Britain’s King Charles and Pope Leo made history on Thursday, October 23, as they prayed together inside the Sistine Chapel, marking the first joint act of worship between an English monarch and a Catholic pontiff since King Henry VIII’s break from Rome in 1534.
The solemn service echoed with Latin chants and English prayers beneath Michelangelo’s famed frescoes, symbolizing a powerful gesture of reconciliation nearly five centuries after the split between the Church of England and the Roman Catholic Church.
Pope Leo XIV, the first U.S.-born pontiff elected six months ago, presided over the worship alongside Anglican Archbishop Stephen Cottrell, while choirs from the Sistine Chapel and the British royal chapels performed sacred hymns.
King Charles, the Supreme Governor of the Church of England, was seated to the Pope’s left near the altar throughout the service. Despite previous royal visits to the Vatican and papal trips to Britain, this was the first occasion in modern history that the two churches’ leaders joined in prayer.
The King and Queen Camilla are in the Vatican on a state visit aimed at strengthening ties between the Catholic and Anglican communions after centuries of division.
Anglican theologian Rev. James Hawkey, canon of Westminster Abbey, described the moment as “a kind of healing of history,” noting that such a joint prayer would have been unthinkable just a generation ago.
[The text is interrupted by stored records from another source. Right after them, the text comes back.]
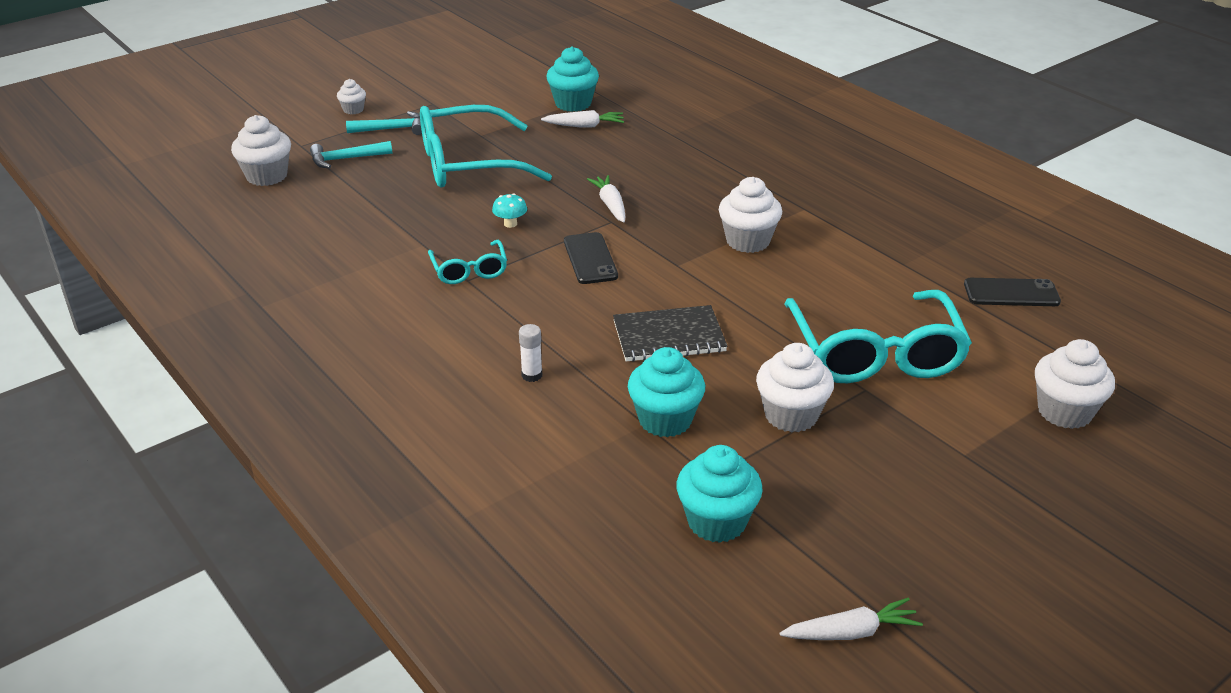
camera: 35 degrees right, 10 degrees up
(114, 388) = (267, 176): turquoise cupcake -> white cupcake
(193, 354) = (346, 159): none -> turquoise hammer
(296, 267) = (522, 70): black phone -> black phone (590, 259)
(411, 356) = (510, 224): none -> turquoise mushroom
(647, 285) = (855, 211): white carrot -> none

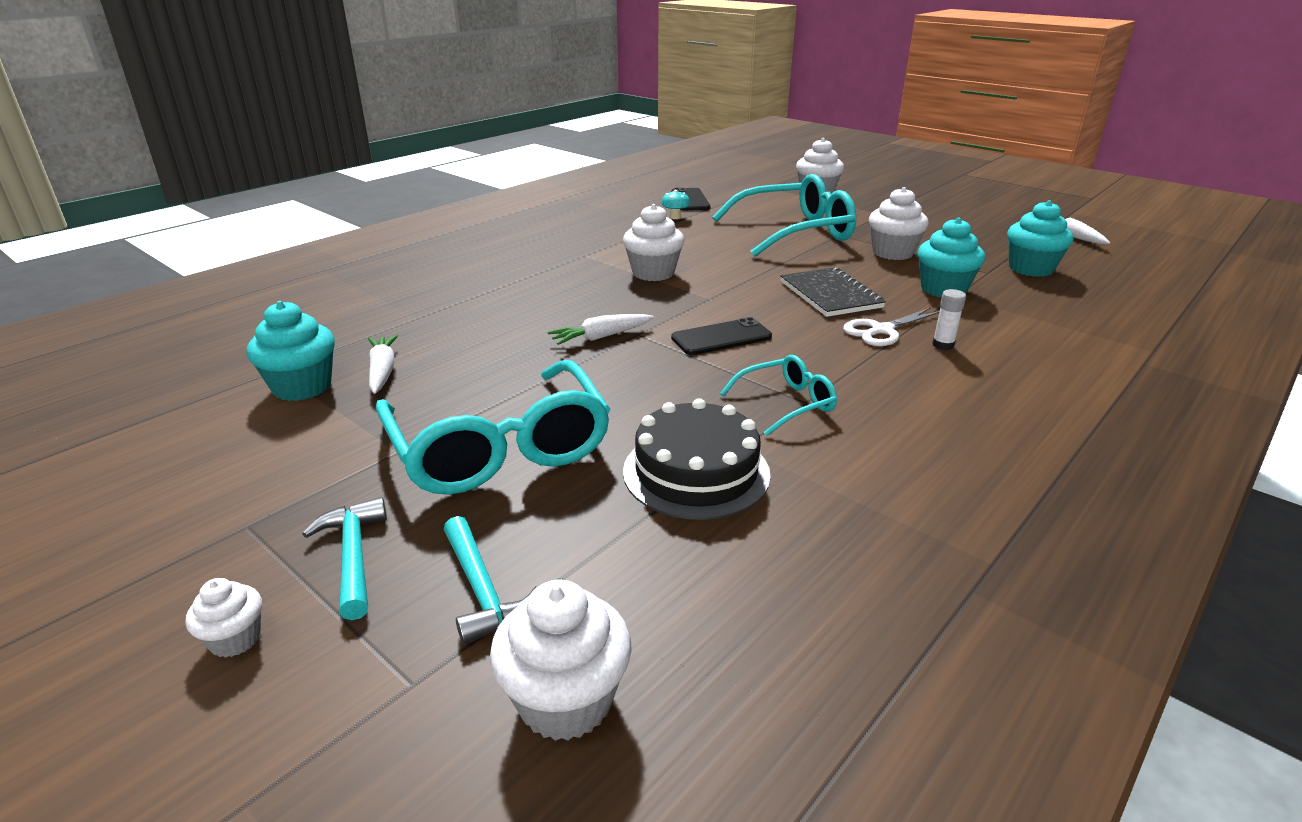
camera: 100 degrees left, 5 degrees down
(405, 224) = (696, 472): none -> black cake
(510, 224) = (665, 391): turquoise mushroom -> turquoise mushroom (675, 217)
(575, 347) = (882, 330): none -> white scissors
He added that the encounter reflects “how far both churches have come in sixty years of dialogue.”
The centuries-old rift traces back to 1534, when Pope Clement VII refused to annul King Henry VIII’s marriage to Catherine of Aragon, prompting England’s formal separation from Rome. While Henry’s desire for a male heir triggered the schism, it also led to the seizure of church assets and the rise of Protestantism, sparking decades of religious turmoil.

Earlier in the day, Charles and Camilla held a private audience with Pope Leo. Later, the King is scheduled to visit Rome’s Basilica of St. Paul Outside the Walls, one of Catholicism’s most revered sites, where Pope Leo has approved conferring upon him the honorary title of “Royal Confrater”—Latin for brother—at the adjoining abbey.